Medium-term Management Plan, Value Up Further 2026

Fiscal Year 2025-2027

Our focus will be building a foundation that can sustain long-term growth, while maintaining the high level of growth and profitability achieved underthe previous medium-term plan. We will also invest proactively for future growth to achieve our 10-year goals – net sales of ¥1 trillion or more and operating margin of 20% or above – in the fiscal year ending March 31, 2033, as set out in the Management Grand Design announced in September 2023. We will seek to improve our corporate value further through the combination of business growth strategy and business foundation strategy.

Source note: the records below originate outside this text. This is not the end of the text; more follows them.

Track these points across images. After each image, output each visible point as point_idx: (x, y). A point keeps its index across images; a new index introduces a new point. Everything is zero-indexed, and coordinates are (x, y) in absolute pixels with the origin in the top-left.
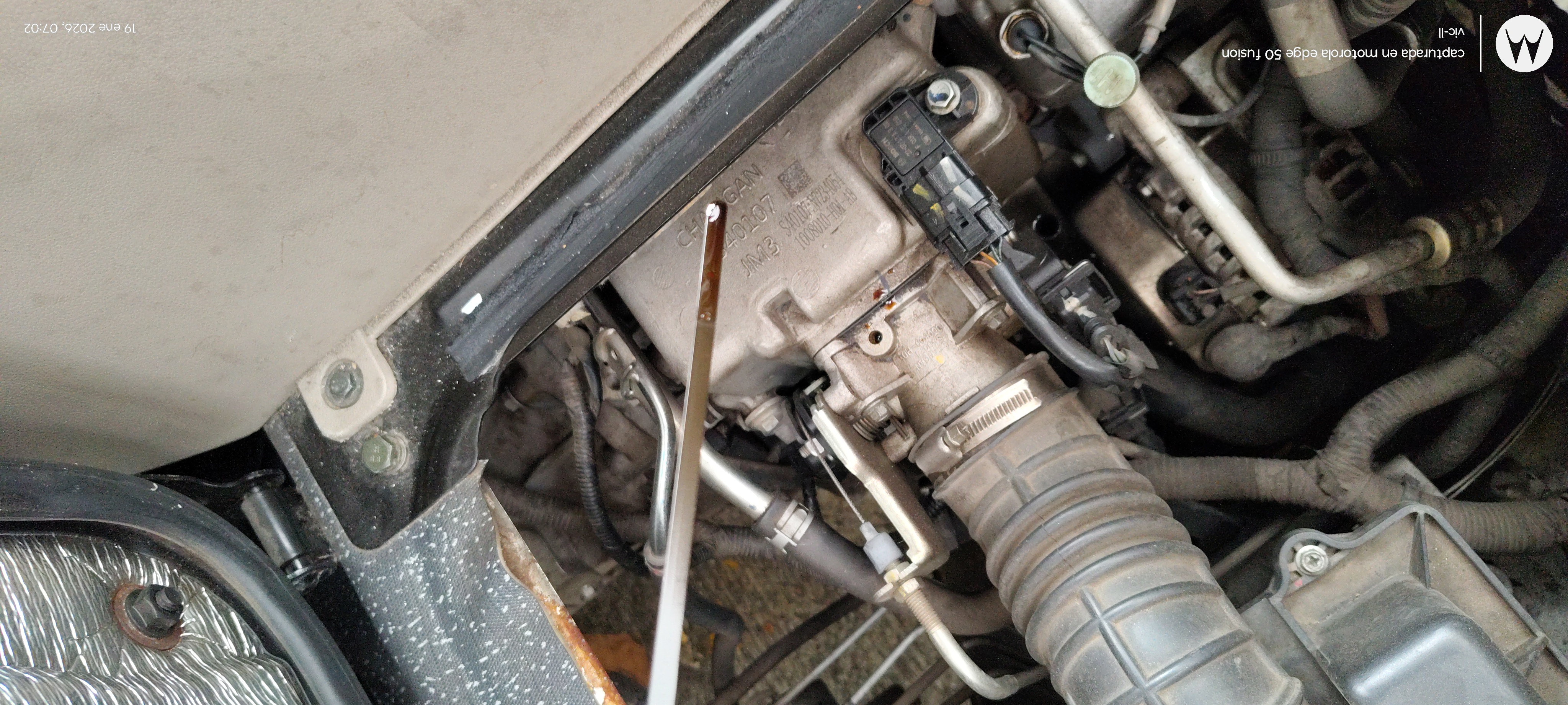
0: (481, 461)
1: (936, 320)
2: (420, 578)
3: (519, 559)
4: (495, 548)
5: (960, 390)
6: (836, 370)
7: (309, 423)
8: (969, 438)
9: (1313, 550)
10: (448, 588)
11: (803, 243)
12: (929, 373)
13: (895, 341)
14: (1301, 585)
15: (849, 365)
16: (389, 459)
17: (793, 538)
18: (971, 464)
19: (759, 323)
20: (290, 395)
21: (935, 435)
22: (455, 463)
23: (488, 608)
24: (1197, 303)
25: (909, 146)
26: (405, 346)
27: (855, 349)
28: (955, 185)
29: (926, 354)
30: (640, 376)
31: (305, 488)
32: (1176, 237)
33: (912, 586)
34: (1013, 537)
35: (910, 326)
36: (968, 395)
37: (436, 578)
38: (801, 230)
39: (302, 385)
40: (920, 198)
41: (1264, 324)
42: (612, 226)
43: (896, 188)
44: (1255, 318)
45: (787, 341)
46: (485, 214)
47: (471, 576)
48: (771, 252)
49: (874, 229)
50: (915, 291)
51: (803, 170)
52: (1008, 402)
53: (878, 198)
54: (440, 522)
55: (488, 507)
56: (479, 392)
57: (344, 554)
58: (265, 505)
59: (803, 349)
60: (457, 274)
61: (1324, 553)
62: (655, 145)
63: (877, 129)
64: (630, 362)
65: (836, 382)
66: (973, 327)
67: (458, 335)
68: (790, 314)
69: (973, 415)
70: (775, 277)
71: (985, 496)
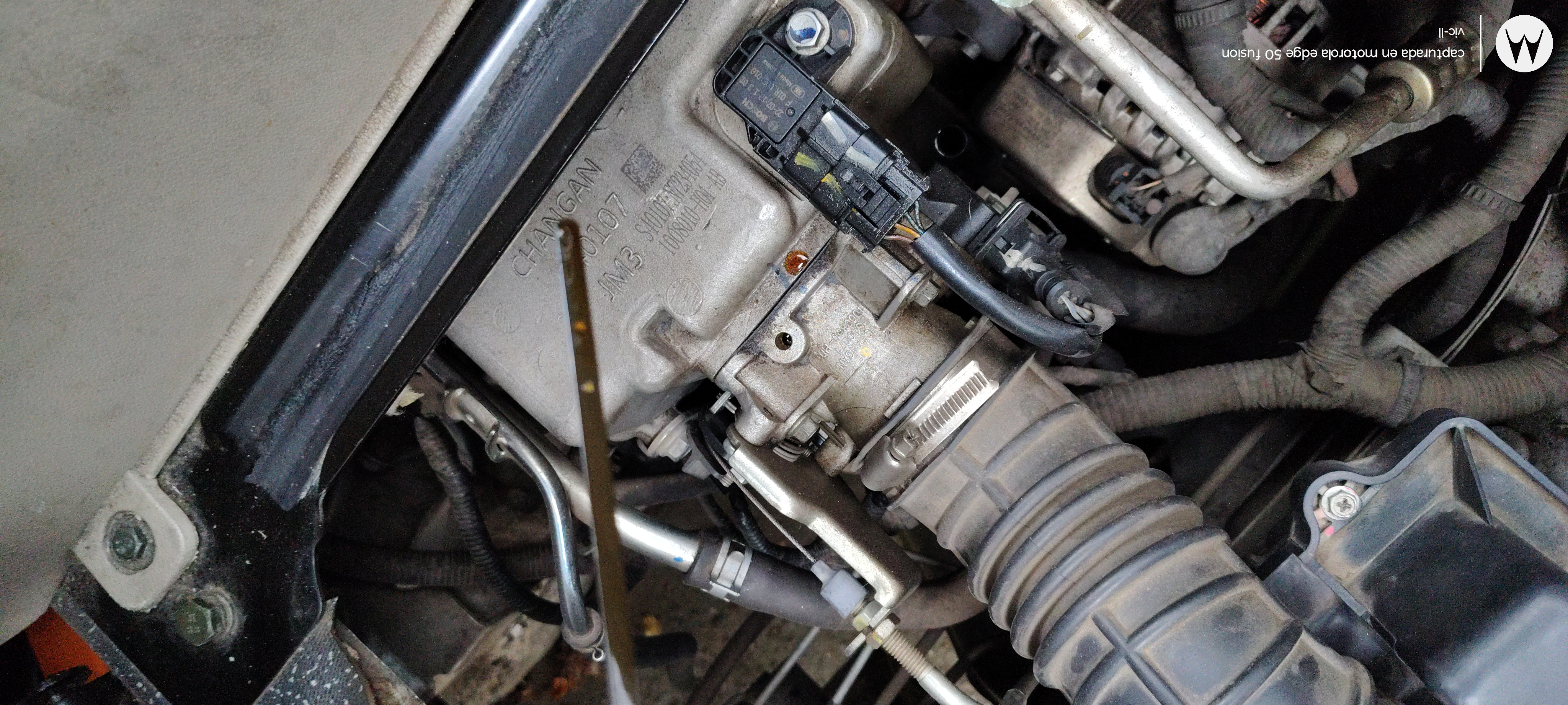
0: (329, 601)
1: (852, 304)
5: (898, 386)
6: (747, 392)
8: (922, 445)
9: (1341, 492)
11: (670, 248)
12: (857, 370)
13: (808, 339)
14: (1333, 532)
15: (759, 381)
16: (210, 625)
17: (734, 587)
18: (927, 475)
19: (638, 355)
21: (878, 450)
22: (296, 613)
25: (779, 104)
26: (194, 479)
27: (762, 358)
28: (848, 147)
29: (847, 348)
30: (509, 439)
32: (1099, 125)
33: (887, 629)
35: (822, 317)
36: (908, 390)
38: (665, 232)
39: (80, 552)
40: (805, 169)
41: (1213, 204)
42: (421, 285)
43: (771, 161)
44: (1202, 199)
45: (677, 369)
48: (633, 265)
49: (755, 216)
50: (820, 275)
51: (650, 156)
52: (959, 392)
53: (752, 175)
54: (296, 688)
55: (350, 657)
56: (303, 520)
59: (698, 368)
61: (1354, 493)
62: (450, 171)
63: (733, 89)
64: (491, 425)
65: (750, 408)
66: (899, 308)
67: (257, 457)
68: (673, 335)
69: (921, 415)
70: (645, 295)
71: (952, 506)
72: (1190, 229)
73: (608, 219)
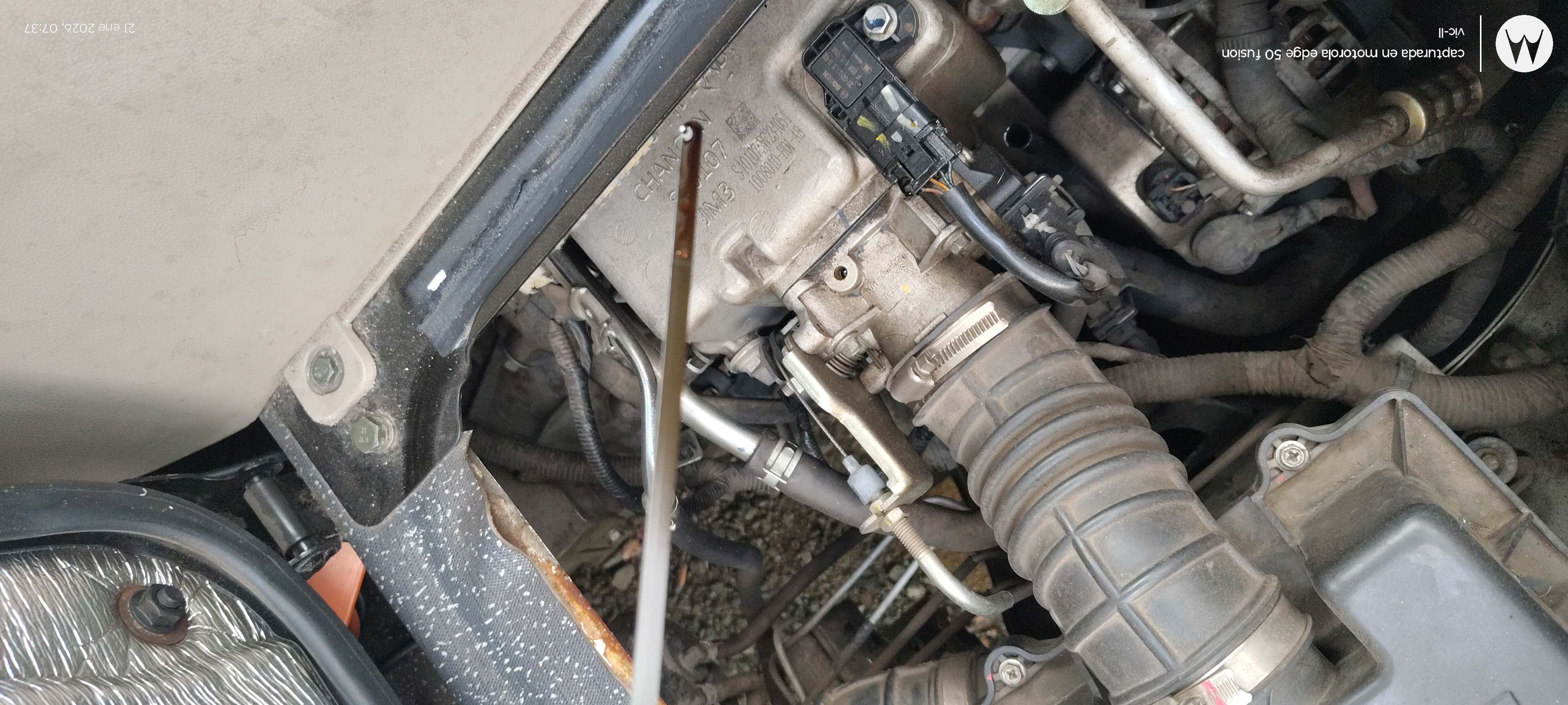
0: (465, 432)
1: (899, 249)
2: (421, 549)
3: (511, 523)
4: (485, 517)
5: (928, 318)
6: (804, 311)
7: (300, 411)
8: (940, 366)
9: (1292, 445)
10: (449, 557)
11: (757, 186)
12: (897, 303)
13: (861, 275)
14: (1283, 480)
15: (816, 303)
16: (376, 439)
17: (783, 477)
18: (944, 391)
19: (723, 271)
20: (278, 384)
21: (905, 366)
22: (440, 437)
23: (486, 573)
24: (1176, 199)
25: (851, 77)
26: (379, 327)
27: (823, 286)
28: (899, 114)
29: (892, 285)
30: (616, 333)
31: (305, 472)
32: (1152, 133)
33: (896, 515)
34: (990, 460)
35: (874, 257)
36: (935, 322)
37: (435, 548)
38: (754, 173)
39: (287, 374)
40: (865, 129)
41: (1250, 213)
42: (561, 191)
43: (841, 122)
44: (1241, 209)
45: (752, 285)
46: (437, 190)
47: (467, 544)
48: (727, 198)
49: (825, 165)
50: (876, 222)
51: (749, 112)
52: (975, 327)
53: (826, 134)
54: (433, 495)
55: (476, 476)
56: (454, 366)
57: (348, 531)
58: (265, 493)
59: (771, 290)
60: (419, 252)
61: (1304, 448)
62: (593, 104)
63: (817, 63)
64: (605, 319)
65: (805, 322)
66: (935, 253)
67: (427, 312)
68: (753, 260)
69: (942, 342)
70: (733, 223)
71: (961, 421)
72: (1225, 233)
73: (711, 159)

Basic concept and main initiatives

The three years covered by Value Up Further 2026 will be an investment phase, building a momentum for new growth while maintaining the financial foundation established in the past four years, for achieving the ¥1 trillion net sales target 10 years later.

1. For business growth
 a. Portfolio management: Combining business and product portfolio management
 b. Business growth strategy: Increasing the presence in the industries we serve to raise
       our corporate value further
 c. Innovation management: Introducing new technologies and products to the
       markets and launching new businesses with net sales of ¥10 billion scale
 d. Intellectual property (IP) strategy: Building an IP portfolio aligned with our business
       and R&D strategies

2. For business foundation
 a. Human resource strategy: Creating a vibrant corporate culture and encouraging
       individual growth
 b. Financial strategy: Building a risk-resilient financial foundation that can support
       business growth
 c. Digital strategy: Enhancing cybersecurity and promoting digital transformation (DX)
       to drive productivity
 d. Facility strategy: Developing facilities to support business growth and R&D

3. For both business growth and business foundation
 a. Sustainability strategy: Pursuing ESG (environmental, social and governance)
       activities across the value chain
 b. Brand strategy: Establishing a presence as a global brand

Financial targets

1. Net sales target:
  ¥1.8 trillion or more in total over three years
2. Operating margin target:
  19% or above in average over three years
3. ROIC target:
  15% or above 
4. Shareholder return policy:
  30% or above consolidated dividend payout ratio
     We will decide share buybacks in a flexible manner, depending on the progress of
     growth investment. 

   Note: Those figures are calculated assuming organic growth only.

Non-financial targets

1. Employee engagement score:
  70% or above by the fiscal year ending March 31, 2027, on a consolidated basis 
2. Greenhouse gas (GHG) emissions:  
  a. Scope 1 and 2 (emission from the company’s business activities): 
         70% or more reduction compared to the fiscal year ended March 31, 2019 (in total emissions)
  b. Scope 3 (emissions from the use of sold products):
         48% or more reduction compared to the fiscal year ended March 31, 2019 (in unit emissions
         per unit of gross profits) 

Note:  The above projections are based on information currently available to the Company and on certain reasonable assumptions. Actual results may differ significantly due to various factors.